South Florida Expected To Begin Experiments With

South Florida Expected To Begin Experiments With "Mutant Mosquito" To Prevent Spread Of Zika Virus

| Monday, Aug 29, 2016

The Zika virus can cross the placenta and attack fetal brain cells, making it extremely dangerous to unborn children, which is why health officials have emphatically advised pregnant women to do everything they can to avoid it.

Public health officials in South Florida, which has recently hit hard by the virus, is awaiting a final approval before they begin field trials in the Florida Keys by enlisting the help of a mutant mosquito to wipe out Zika.

“(T)he proposed field trial will not have significant impacts on the environment,” the federal agency said in support of the experiment, “finding of no significant impact” in its ruling, subject to public comments since March.

Oxitec, the British biotech firm behind the mutant mosquito is confident that their genetically modified “OX513A” mosquito will significantly cut the population of Zika-carrying mosquitos in this geographic region, as it has in previous trials.

We’ve been developing this approach for many years, and from these results we are convinced that our solution is both highly effective and has sound environmental credentials,” stated Oxitec CEO Hadyn Perry. “We are now looking forward to working with the community in the Florida Keys.”

OX513A was born in a lab to carry out one single mission before he dies an early death: to mate as much as possible, spreading his dominant mutant-death gene. According to reports, OX513A has already established quite an impressive kill record, wiping out Zika-carrying Aedes aegypti, dengue, and chikungunya mosquito populations by 90% in Brazil, Panama, and the Cayman Islands.

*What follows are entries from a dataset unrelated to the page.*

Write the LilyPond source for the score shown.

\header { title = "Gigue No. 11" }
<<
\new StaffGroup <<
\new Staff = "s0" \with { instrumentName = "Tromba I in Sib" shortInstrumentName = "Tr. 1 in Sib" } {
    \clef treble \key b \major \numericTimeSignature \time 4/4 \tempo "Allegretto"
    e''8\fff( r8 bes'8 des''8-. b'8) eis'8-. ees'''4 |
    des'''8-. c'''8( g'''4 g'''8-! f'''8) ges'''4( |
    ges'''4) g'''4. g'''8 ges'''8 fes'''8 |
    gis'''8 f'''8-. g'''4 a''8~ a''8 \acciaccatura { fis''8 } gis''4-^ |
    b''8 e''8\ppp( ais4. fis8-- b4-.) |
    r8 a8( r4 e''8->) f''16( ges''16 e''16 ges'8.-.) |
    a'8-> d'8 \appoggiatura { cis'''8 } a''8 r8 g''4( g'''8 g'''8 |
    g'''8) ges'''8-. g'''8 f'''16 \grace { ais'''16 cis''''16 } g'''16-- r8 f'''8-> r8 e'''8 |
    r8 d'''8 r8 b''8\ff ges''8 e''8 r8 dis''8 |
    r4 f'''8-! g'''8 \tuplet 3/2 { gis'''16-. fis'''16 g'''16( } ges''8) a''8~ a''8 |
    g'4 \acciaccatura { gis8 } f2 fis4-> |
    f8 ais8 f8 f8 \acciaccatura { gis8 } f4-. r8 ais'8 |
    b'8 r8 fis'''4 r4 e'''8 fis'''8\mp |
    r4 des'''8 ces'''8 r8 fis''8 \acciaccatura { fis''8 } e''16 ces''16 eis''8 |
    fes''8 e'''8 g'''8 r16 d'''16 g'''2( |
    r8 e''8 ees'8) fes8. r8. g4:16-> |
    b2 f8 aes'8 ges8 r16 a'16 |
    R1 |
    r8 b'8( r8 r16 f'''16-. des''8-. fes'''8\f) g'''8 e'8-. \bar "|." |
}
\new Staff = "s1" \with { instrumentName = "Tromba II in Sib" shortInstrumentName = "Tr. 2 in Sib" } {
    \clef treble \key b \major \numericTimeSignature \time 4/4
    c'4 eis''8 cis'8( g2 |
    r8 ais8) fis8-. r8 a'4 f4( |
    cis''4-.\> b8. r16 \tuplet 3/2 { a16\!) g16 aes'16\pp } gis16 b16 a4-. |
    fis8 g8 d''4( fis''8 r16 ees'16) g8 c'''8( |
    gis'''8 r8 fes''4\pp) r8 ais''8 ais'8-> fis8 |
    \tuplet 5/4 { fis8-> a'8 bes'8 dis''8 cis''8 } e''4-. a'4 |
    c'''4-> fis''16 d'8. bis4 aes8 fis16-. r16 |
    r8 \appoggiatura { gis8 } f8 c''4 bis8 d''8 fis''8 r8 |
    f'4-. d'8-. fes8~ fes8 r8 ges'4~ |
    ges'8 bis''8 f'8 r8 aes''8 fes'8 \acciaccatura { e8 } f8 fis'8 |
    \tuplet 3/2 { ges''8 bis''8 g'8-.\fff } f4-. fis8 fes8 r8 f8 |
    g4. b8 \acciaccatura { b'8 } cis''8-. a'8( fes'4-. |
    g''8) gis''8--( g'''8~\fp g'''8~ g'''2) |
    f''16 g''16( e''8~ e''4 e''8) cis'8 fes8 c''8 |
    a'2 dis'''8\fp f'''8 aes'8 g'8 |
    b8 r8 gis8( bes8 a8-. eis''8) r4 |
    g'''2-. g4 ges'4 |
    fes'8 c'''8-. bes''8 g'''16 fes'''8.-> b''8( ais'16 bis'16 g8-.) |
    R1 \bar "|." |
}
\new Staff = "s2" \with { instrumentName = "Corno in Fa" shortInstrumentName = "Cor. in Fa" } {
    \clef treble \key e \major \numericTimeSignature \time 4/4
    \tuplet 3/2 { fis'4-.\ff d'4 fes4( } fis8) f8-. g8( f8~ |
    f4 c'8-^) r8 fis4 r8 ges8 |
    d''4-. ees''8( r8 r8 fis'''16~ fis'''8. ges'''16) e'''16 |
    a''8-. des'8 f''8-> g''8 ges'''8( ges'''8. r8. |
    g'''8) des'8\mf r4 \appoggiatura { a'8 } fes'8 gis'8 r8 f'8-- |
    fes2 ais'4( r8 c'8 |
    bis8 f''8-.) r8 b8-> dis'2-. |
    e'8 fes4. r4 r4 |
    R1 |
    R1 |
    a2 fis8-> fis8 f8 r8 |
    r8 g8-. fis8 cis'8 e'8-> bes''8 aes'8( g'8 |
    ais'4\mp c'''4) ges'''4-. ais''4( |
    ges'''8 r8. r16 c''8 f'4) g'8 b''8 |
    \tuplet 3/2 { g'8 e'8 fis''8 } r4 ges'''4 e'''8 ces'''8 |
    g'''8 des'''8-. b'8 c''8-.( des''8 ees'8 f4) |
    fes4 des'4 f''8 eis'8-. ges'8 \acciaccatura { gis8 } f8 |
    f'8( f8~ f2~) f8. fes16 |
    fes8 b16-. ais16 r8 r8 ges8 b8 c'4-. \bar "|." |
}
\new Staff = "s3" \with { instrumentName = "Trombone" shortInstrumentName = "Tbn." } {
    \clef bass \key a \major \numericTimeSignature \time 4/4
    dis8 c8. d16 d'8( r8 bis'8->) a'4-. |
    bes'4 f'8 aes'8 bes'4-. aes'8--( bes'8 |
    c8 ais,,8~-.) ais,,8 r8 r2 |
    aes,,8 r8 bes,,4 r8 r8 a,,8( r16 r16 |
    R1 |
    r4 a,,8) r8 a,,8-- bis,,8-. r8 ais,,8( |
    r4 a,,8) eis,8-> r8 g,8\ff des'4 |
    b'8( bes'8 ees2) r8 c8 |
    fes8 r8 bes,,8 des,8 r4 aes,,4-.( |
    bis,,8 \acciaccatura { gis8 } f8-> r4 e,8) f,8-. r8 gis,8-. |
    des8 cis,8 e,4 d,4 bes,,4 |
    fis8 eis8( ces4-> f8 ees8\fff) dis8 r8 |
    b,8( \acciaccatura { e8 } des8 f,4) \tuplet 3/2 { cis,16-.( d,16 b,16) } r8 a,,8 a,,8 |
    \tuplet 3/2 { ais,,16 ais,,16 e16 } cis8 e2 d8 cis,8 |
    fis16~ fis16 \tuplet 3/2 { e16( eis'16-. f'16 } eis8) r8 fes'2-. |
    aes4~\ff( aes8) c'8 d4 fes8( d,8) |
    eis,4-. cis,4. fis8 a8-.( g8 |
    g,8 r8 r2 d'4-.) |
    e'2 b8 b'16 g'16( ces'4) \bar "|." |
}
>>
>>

“The trial in the Keys also requires approval from the Florida Keys Mosquito Control District board before it can begin,” Oxitec spokesman Matthew Warren told BuzzFeed News, by email.

That Florida Keys board voted to hold a non-binding referendum on the trial as part of the November elections.

Southern Florida has been hit hard by the virus, with thirty-six people believed to have caught Zika from local mosquitoes. Of those infected, according to health officials, 25 occurred  in or near Miami’s Wynwood neighborhood and five were bitten in or near the South Beach section of Miami Beach.

For the remaining 11 cases, some of which are upwards of 70 miles away, it's unclear just how the patients were infected. The majority of the Miami-area cases were found in local residents, but some were not detected until visitors had returned home to Texas, New York, or other places.